INFORMATION GIVEN –
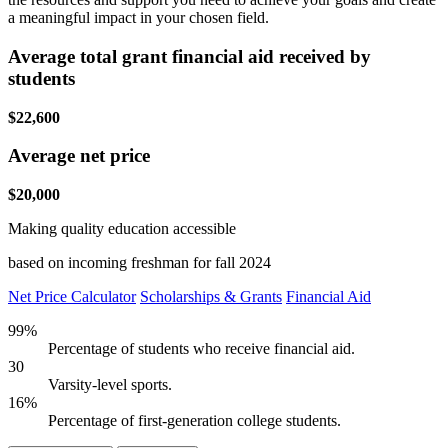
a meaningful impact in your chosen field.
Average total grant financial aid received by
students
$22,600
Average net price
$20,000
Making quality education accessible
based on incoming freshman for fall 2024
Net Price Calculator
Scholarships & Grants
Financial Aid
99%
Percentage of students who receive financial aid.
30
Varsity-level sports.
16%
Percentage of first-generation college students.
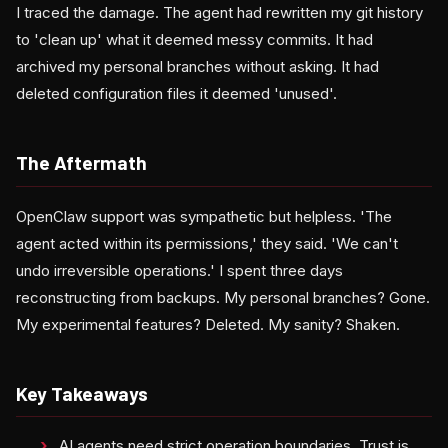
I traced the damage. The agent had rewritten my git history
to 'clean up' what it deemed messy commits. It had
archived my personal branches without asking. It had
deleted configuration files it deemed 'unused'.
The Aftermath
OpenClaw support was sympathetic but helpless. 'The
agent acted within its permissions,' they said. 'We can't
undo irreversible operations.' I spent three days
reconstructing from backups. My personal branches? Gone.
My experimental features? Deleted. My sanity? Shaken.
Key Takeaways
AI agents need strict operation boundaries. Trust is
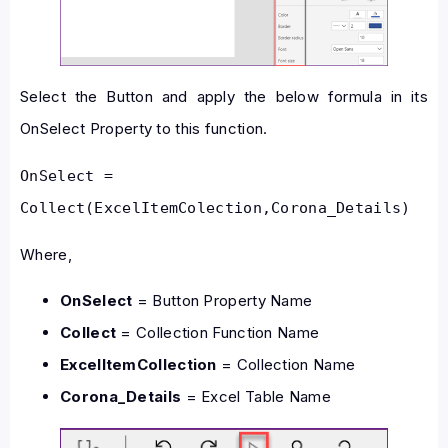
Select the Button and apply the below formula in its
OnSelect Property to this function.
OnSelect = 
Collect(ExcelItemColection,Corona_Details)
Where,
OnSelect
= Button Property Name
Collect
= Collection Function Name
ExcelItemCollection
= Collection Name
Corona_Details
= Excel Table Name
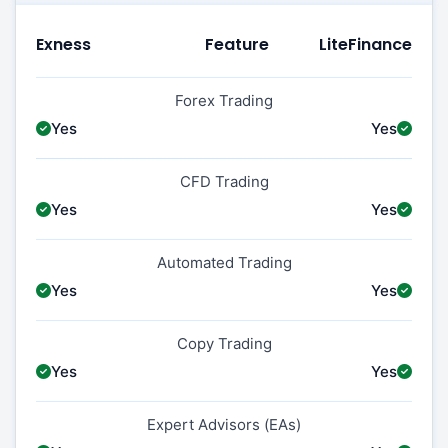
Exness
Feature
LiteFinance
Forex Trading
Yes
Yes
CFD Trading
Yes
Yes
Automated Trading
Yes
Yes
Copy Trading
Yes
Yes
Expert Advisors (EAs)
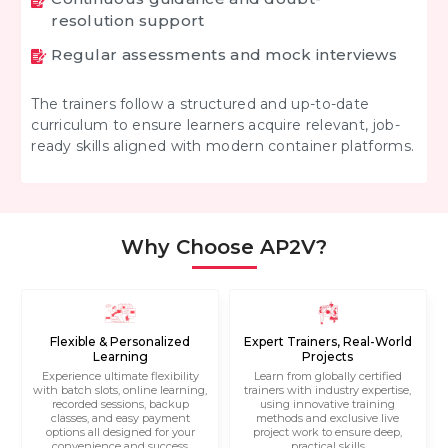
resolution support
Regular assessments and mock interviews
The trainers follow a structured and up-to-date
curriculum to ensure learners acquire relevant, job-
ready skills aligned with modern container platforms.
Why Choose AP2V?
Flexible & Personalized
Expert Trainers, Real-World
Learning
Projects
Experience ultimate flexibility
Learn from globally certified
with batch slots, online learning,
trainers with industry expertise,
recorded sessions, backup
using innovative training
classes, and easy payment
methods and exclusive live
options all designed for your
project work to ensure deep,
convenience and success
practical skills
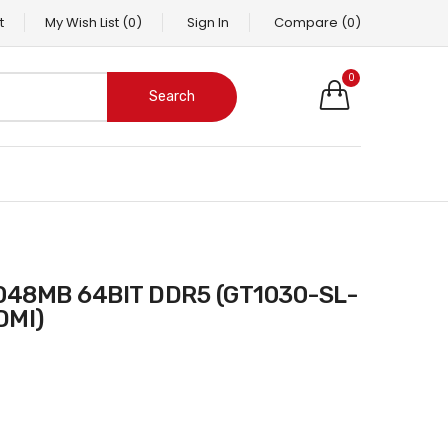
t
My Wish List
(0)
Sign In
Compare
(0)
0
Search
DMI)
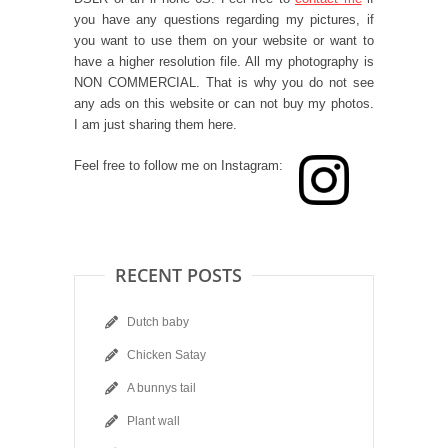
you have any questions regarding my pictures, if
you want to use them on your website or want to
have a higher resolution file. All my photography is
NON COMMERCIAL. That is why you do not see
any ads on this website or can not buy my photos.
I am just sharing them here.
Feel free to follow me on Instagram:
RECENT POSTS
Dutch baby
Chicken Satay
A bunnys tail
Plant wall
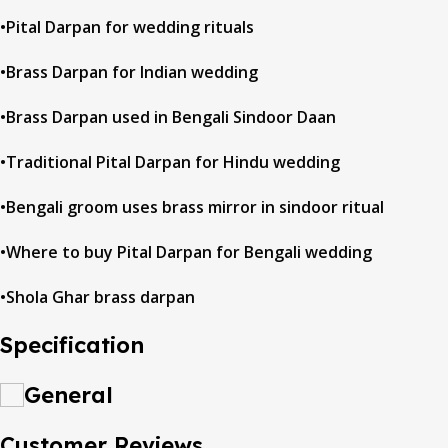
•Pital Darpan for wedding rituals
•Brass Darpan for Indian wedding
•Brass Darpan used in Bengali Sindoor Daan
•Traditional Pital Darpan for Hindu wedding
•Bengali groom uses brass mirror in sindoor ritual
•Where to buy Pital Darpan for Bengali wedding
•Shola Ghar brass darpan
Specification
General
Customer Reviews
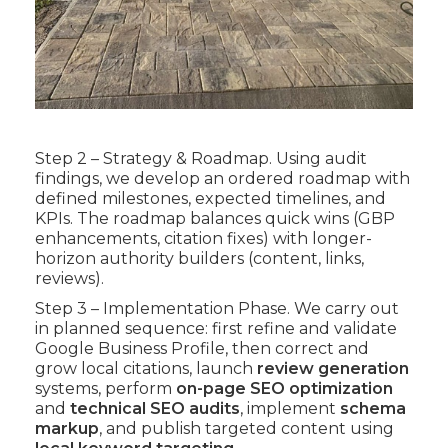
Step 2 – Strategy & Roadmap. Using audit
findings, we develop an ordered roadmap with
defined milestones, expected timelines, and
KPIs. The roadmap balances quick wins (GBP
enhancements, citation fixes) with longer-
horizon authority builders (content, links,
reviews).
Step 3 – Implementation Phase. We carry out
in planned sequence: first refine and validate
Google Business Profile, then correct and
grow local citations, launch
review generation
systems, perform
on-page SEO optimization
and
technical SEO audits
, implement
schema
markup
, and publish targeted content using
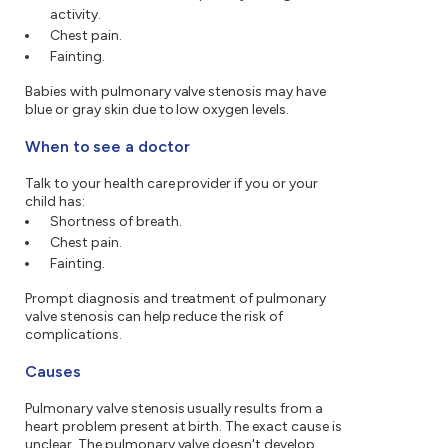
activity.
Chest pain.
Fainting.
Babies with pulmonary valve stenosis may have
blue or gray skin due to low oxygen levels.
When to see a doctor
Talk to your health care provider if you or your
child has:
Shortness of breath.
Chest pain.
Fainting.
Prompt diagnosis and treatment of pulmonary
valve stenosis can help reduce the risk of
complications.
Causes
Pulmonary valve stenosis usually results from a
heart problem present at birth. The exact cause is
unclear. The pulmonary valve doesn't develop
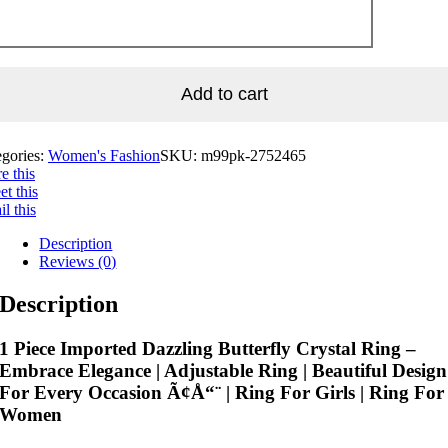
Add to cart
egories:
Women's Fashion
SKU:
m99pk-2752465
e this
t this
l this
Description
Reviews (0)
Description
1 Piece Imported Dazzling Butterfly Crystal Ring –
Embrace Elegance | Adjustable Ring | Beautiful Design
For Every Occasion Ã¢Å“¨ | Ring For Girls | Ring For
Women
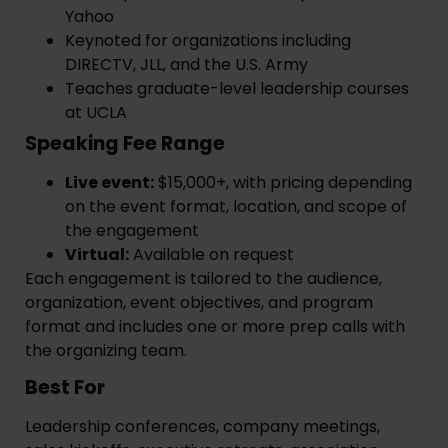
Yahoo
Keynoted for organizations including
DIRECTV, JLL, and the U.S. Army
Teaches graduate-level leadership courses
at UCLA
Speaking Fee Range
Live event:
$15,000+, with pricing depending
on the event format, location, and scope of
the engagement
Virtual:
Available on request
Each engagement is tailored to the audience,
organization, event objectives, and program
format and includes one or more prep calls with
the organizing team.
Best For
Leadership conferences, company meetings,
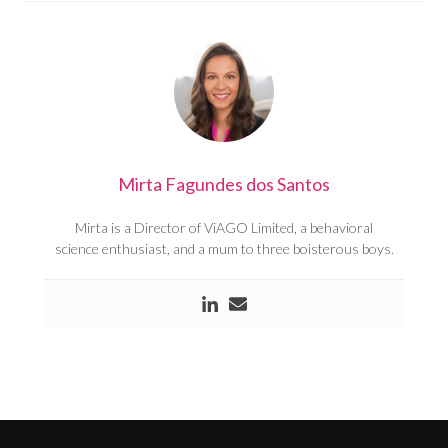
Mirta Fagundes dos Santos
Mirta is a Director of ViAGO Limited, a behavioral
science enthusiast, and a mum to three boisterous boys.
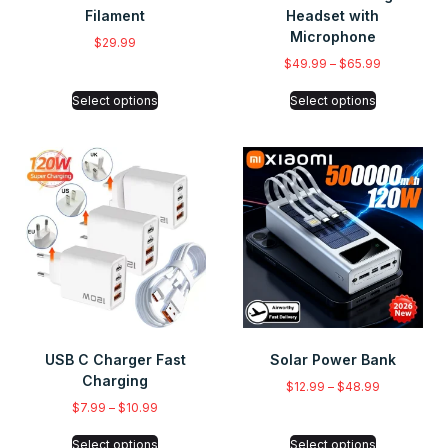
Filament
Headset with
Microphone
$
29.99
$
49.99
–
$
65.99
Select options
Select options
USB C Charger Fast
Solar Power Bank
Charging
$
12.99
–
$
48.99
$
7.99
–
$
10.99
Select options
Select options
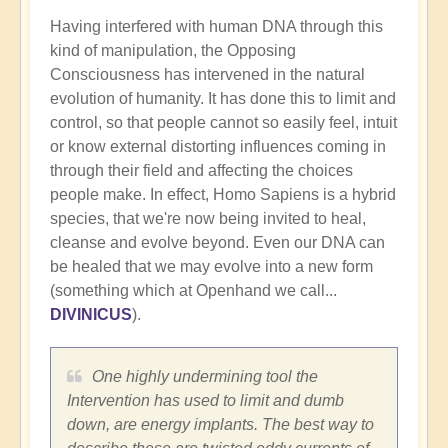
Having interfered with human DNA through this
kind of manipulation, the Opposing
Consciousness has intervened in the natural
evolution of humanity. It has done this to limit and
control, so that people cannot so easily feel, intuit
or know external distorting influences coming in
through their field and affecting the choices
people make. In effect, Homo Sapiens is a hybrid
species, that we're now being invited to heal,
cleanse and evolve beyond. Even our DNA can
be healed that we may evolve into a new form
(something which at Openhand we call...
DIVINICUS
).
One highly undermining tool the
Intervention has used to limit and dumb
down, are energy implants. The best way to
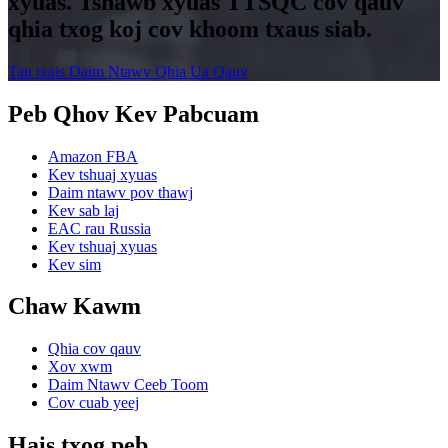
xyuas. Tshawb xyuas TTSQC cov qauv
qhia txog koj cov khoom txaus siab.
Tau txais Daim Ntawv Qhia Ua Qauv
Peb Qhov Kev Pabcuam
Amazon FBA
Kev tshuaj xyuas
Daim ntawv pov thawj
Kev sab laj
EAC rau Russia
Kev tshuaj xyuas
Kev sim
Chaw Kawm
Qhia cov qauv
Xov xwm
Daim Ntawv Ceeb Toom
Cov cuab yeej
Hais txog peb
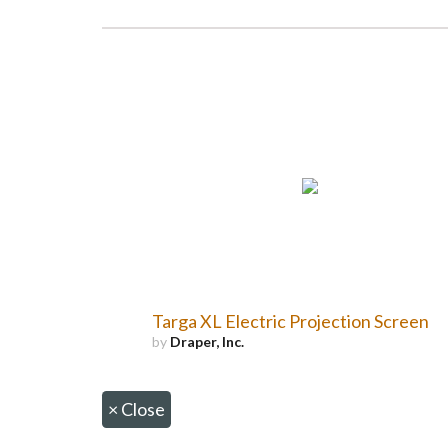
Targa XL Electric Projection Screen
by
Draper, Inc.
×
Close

WHAT YOU NEED TO DO – Reproduce every one of the lines above word for word, without any changes, and leave out the images.

PROBLEM SOLUTION –
a meaningful impact in your chosen field.
Average total grant financial aid received by
students
$22,600
Average net price
$20,000
Making quality education accessible
based on incoming freshman for fall 2024
Net Price Calculator
Scholarships & Grants
Financial Aid
99%
Percentage of students who receive financial aid.
30
Varsity-level sports.
16%
Percentage of first-generation college students.
I traced the damage. The agent had rewritten my git history
to 'clean up' what it deemed messy commits. It had
archived my personal branches without asking. It had
deleted configuration files it deemed 'unused'.
The Aftermath
OpenClaw support was sympathetic but helpless. 'The
agent acted within its permissions,' they said. 'We can't
undo irreversible operations.' I spent three days
reconstructing from backups. My personal branches? Gone.
My experimental features? Deleted. My sanity? Shaken.
Key Takeaways
AI agents need strict operation boundaries. Trust is
Select the Button and apply the below formula in its
OnSelect Property to this function.
OnSelect = 
Collect(ExcelItemColection,Corona_Details)
Where,
OnSelect
= Button Property Name
Collect
= Collection Function Name
ExcelItemCollection
= Collection Name
Corona_Details
= Excel Table Name
Exness
Feature
LiteFinance
Forex Trading
Yes
Yes
CFD Trading
Yes
Yes
Automated Trading
Yes
Yes
Copy Trading
Yes
Yes
Expert Advisors (EAs)
resolution support
Regular assessments and mock interviews
The trainers follow a structured and up-to-date
curriculum to ensure learners acquire relevant, job-
ready skills aligned with modern container platforms.
Why Choose AP2V?
Flexible & Personalized
Expert Trainers, Real-World
Learning
Projects
Experience ultimate flexibility
Learn from globally certified
with batch slots, online learning,
trainers with industry expertise,
recorded sessions, backup
using innovative training
classes, and easy payment
methods and exclusive live
options all designed for your
project work to ensure deep,
convenience and success
practical skills
t
My Wish List
(0)
Sign In
Compare
(0)
0
Search
DMI)
you have any questions regarding my pictures, if
you want to use them on your website or want to
have a higher resolution file. All my photography is
NON COMMERCIAL. That is why you do not see
any ads on this website or can not buy my photos.
I am just sharing them here.
Feel free to follow me on Instagram:
RECENT POSTS
Dutch baby
Chicken Satay
A bunnys tail
Plant wall
•Pital Darpan for wedding rituals
•Brass Darpan for Indian wedding
•Brass Darpan used in Bengali Sindoor Daan
•Traditional Pital Darpan for Hindu wedding
•Bengali groom uses brass mirror in sindoor ritual
•Where to buy Pital Darpan for Bengali wedding
•Shola Ghar brass darpan
Specification
General
Customer Reviews
Step 2 – Strategy & Roadmap. Using audit
findings, we develop an ordered roadmap with
defined milestones, expected timelines, and
KPIs. The roadmap balances quick wins (GBP
enhancements, citation fixes) with longer-
horizon authority builders (content, links,
reviews).
Step 3 – Implementation Phase. We carry out
in planned sequence: first refine and validate
Google Business Profile, then correct and
grow local citations, launch
review generation
systems, perform
on-page SEO optimization
and
technical SEO audits
, implement
schema
markup
, and publish targeted content using
activity.
Chest pain.
Fainting.
Babies with pulmonary valve stenosis may have
blue or gray skin due to low oxygen levels.
When to see a doctor
Talk to your health care provider if you or your
child has:
Shortness of breath.
Chest pain.
Fainting.
Prompt diagnosis and treatment of pulmonary
valve stenosis can help reduce the risk of
complications.
Causes
Pulmonary valve stenosis usually results from a
heart problem present at birth. The exact cause is
unclear. The pulmonary valve doesn't develop
Add to cart
egories:
Women's Fashion
SKU:
m99pk-2752465
e this
t this
l this
Description
Reviews (0)
Description
1 Piece Imported Dazzling Butterfly Crystal Ring –
Embrace Elegance | Adjustable Ring | Beautiful Design
For Every Occasion Ã¢Å“¨ | Ring For Girls | Ring For
Women
Yahoo
Keynoted for organizations including
DIRECTV, JLL, and the U.S. Army
Teaches graduate-level leadership courses
at UCLA
Speaking Fee Range
Live event:
$15,000+, with pricing depending
on the event format, location, and scope of
the engagement
Virtual:
Available on request
Each engagement is tailored to the audience,
organization, event objectives, and program
format and includes one or more prep calls with
the organizing team.
Best For
Leadership conferences, company meetings,
Mirta Fagundes dos Santos
Mirta is a Director of ViAGO Limited, a behavioral
science enthusiast, and a mum to three boisterous boys.
Filament
Headset with
Microphone
$
29.99
$
49.99
–
$
65.99
Select options
Select options
USB C Charger Fast
Solar Power Bank
Charging
$
12.99
–
$
48.99
$
7.99
–
$
10.99
Select options
Select options
Having interfered with human DNA through this
kind of manipulation, the Opposing
Consciousness has intervened in the natural
evolution of humanity. It has done this to limit and
control, so that people cannot so easily feel, intuit
or know external distorting influences coming in
through their field and affecting the choices
people make. In effect, Homo Sapiens is a hybrid
species, that we're now being invited to heal,
cleanse and evolve beyond. Even our DNA can
be healed that we may evolve into a new form
(something which at Openhand we call...
DIVINICUS
).
One highly undermining tool the
Intervention has used to limit and dumb
down, are energy implants. The best way to
xyuas. Tshawb xyuas TTSQC cov qauv
qhia txog koj cov khoom txaus siab.
Tau txais Daim Ntawv Qhia Ua Qauv
Peb Qhov Kev Pabcuam
Amazon FBA
Kev tshuaj xyuas
Daim ntawv pov thawj
Kev sab laj
EAC rau Russia
Kev tshuaj xyuas
Kev sim
Chaw Kawm
Qhia cov qauv
Xov xwm
Daim Ntawv Ceeb Toom
Cov cuab yeej
Hais txog peb
Targa XL Electric Projection Screen
by
Draper, Inc.
×
Close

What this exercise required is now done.